# Records supplied:
+ + + + +
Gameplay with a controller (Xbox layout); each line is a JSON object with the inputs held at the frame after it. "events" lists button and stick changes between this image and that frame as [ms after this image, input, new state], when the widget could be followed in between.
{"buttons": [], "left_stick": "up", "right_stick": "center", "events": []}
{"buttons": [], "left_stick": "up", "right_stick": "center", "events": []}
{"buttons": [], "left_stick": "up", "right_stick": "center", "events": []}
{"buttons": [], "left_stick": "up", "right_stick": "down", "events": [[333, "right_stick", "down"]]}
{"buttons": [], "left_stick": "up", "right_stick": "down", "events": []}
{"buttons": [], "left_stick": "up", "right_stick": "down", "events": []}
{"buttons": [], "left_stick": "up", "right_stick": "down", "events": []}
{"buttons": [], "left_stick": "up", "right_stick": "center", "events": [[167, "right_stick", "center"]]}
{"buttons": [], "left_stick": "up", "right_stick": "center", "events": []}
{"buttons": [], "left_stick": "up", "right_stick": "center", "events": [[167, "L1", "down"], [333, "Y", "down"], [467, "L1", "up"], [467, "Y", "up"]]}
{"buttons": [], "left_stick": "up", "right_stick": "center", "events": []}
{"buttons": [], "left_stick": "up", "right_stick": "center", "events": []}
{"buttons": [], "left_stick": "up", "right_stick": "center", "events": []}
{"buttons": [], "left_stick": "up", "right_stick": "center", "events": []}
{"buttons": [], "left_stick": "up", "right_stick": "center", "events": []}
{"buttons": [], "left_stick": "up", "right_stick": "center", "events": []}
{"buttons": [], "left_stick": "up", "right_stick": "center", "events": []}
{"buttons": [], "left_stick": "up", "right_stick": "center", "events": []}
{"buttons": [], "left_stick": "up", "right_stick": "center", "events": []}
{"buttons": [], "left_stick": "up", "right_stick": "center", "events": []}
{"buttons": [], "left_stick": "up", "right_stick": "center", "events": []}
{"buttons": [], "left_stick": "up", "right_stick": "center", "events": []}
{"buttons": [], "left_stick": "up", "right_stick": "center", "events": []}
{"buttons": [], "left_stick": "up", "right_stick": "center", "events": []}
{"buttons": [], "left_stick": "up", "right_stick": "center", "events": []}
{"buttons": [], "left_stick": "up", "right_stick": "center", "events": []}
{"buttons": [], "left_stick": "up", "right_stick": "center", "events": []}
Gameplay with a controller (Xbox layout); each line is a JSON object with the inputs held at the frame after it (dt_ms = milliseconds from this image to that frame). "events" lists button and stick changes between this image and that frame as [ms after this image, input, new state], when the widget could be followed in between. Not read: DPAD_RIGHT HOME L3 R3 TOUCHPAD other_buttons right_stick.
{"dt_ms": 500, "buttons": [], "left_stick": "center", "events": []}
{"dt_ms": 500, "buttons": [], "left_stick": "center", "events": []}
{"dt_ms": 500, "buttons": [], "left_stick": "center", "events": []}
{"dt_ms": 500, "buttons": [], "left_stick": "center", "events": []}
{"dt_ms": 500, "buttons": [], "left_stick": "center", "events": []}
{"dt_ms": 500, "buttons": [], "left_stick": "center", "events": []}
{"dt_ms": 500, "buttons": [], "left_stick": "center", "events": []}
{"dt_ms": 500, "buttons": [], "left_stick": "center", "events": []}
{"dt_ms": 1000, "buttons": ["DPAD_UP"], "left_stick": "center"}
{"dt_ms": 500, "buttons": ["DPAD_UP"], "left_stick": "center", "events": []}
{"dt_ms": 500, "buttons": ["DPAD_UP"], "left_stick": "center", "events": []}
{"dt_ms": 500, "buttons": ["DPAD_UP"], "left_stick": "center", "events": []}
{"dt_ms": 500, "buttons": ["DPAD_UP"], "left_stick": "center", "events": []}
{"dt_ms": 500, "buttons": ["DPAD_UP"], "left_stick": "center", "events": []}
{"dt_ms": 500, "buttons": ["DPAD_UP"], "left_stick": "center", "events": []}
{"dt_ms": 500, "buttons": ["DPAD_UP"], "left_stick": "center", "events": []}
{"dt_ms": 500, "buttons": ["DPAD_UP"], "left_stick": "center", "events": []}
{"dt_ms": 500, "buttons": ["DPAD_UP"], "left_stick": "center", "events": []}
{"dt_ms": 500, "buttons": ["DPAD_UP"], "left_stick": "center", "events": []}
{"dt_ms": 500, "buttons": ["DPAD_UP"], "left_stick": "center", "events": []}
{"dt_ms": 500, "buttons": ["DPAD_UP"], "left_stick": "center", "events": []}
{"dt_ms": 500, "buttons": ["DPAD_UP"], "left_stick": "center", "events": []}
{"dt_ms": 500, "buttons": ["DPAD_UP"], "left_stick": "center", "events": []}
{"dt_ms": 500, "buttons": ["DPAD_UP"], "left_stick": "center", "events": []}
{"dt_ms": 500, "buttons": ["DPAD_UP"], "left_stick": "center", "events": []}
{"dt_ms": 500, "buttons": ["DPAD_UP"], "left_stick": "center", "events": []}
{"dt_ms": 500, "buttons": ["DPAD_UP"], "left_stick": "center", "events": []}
+ + + + +
# Exercise instructions:
Go through the listing, find each line with the word "followed", and copy it.

# Response area:
Gameplay with a controller (Xbox layout); each line is a JSON object with the inputs held at the frame after it. "events" lists button and stick changes between this image and that frame as [ms after this image, input, new state], when the widget could be followed in between.
Gameplay with a controller (Xbox layout); each line is a JSON object with the inputs held at the frame after it (dt_ms = milliseconds from this image to that frame). "events" lists button and stick changes between this image and that frame as [ms after this image, input, new state], when the widget could be followed in between. Not read: DPAD_RIGHT HOME L3 R3 TOUCHPAD other_buttons right_stick.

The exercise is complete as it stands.